**Your goal**
From the first line to the last, transcribe the material exactly.

++++++++++

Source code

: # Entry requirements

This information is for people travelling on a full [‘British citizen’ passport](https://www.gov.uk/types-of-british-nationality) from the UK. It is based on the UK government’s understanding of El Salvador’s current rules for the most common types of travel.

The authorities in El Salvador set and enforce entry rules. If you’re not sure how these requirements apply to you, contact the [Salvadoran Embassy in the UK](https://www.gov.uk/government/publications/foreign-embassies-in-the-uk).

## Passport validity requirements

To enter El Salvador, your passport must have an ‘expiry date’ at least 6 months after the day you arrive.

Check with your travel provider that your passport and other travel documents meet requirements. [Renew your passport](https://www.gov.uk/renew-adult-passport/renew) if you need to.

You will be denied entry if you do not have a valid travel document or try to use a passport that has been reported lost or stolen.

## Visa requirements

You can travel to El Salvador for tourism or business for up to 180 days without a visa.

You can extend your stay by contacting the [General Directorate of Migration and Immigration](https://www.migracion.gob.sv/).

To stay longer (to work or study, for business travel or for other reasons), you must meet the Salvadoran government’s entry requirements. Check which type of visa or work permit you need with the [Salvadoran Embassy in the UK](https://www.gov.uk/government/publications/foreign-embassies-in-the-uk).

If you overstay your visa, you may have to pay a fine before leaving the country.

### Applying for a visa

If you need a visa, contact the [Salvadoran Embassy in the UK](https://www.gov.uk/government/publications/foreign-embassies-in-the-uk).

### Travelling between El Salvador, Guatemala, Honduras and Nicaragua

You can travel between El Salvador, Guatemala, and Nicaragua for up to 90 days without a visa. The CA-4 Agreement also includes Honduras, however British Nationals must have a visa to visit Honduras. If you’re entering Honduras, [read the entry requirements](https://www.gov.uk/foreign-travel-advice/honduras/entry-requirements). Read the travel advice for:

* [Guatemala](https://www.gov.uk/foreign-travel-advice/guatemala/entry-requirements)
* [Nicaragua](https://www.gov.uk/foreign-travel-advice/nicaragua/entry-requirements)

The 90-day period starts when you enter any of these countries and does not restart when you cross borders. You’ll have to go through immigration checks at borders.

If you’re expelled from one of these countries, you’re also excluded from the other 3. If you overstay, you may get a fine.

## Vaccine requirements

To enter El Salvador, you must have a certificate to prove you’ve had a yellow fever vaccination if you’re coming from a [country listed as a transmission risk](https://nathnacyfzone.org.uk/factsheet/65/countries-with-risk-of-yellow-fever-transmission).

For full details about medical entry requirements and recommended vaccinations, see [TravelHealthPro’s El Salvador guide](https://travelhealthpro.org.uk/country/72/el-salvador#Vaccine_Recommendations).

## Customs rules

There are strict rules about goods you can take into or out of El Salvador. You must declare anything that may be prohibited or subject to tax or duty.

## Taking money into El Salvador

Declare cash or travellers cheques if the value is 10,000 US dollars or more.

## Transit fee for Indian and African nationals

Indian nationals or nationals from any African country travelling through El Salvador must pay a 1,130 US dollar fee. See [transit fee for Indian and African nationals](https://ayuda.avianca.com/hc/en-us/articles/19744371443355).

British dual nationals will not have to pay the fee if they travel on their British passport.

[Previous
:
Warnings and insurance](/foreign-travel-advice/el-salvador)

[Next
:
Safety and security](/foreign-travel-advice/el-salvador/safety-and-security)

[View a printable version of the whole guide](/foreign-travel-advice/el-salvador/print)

++++++++++

**Solution for this problem**
Source code

: # Entry requirements

This information is for people travelling on a full [‘British citizen’ passport](https://www.gov.uk/types-of-british-nationality) from the UK. It is based on the UK government’s understanding of El Salvador’s current rules for the most common types of travel.

The authorities in El Salvador set and enforce entry rules. If you’re not sure how these requirements apply to you, contact the [Salvadoran Embassy in the UK](https://www.gov.uk/government/publications/foreign-embassies-in-the-uk).

## Passport validity requirements

To enter El Salvador, your passport must have an ‘expiry date’ at least 6 months after the day you arrive.

Check with your travel provider that your passport and other travel documents meet requirements. [Renew your passport](https://www.gov.uk/renew-adult-passport/renew) if you need to.

You will be denied entry if you do not have a valid travel document or try to use a passport that has been reported lost or stolen.

## Visa requirements

You can travel to El Salvador for tourism or business for up to 180 days without a visa.

You can extend your stay by contacting the [General Directorate of Migration and Immigration](https://www.migracion.gob.sv/).

To stay longer (to work or study, for business travel or for other reasons), you must meet the Salvadoran government’s entry requirements. Check which type of visa or work permit you need with the [Salvadoran Embassy in the UK](https://www.gov.uk/government/publications/foreign-embassies-in-the-uk).

If you overstay your visa, you may have to pay a fine before leaving the country.

### Applying for a visa

If you need a visa, contact the [Salvadoran Embassy in the UK](https://www.gov.uk/government/publications/foreign-embassies-in-the-uk).

### Travelling between El Salvador, Guatemala, Honduras and Nicaragua

You can travel between El Salvador, Guatemala, and Nicaragua for up to 90 days without a visa. The CA-4 Agreement also includes Honduras, however British Nationals must have a visa to visit Honduras. If you’re entering Honduras, [read the entry requirements](https://www.gov.uk/foreign-travel-advice/honduras/entry-requirements). Read the travel advice for:

* [Guatemala](https://www.gov.uk/foreign-travel-advice/guatemala/entry-requirements)
* [Nicaragua](https://www.gov.uk/foreign-travel-advice/nicaragua/entry-requirements)

The 90-day period starts when you enter any of these countries and does not restart when you cross borders. You’ll have to go through immigration checks at borders.

If you’re expelled from one of these countries, you’re also excluded from the other 3. If you overstay, you may get a fine.

## Vaccine requirements

To enter El Salvador, you must have a certificate to prove you’ve had a yellow fever vaccination if you’re coming from a [country listed as a transmission risk](https://nathnacyfzone.org.uk/factsheet/65/countries-with-risk-of-yellow-fever-transmission).

For full details about medical entry requirements and recommended vaccinations, see [TravelHealthPro’s El Salvador guide](https://travelhealthpro.org.uk/country/72/el-salvador#Vaccine_Recommendations).

## Customs rules

There are strict rules about goods you can take into or out of El Salvador. You must declare anything that may be prohibited or subject to tax or duty.

## Taking money into El Salvador

Declare cash or travellers cheques if the value is 10,000 US dollars or more.

## Transit fee for Indian and African nationals

Indian nationals or nationals from any African country travelling through El Salvador must pay a 1,130 US dollar fee. See [transit fee for Indian and African nationals](https://ayuda.avianca.com/hc/en-us/articles/19744371443355).

British dual nationals will not have to pay the fee if they travel on their British passport.

[Previous
:
Warnings and insurance](/foreign-travel-advice/el-salvador)

[Next
:
Safety and security](/foreign-travel-advice/el-salvador/safety-and-security)

[View a printable version of the whole guide](/foreign-travel-advice/el-salvador/print)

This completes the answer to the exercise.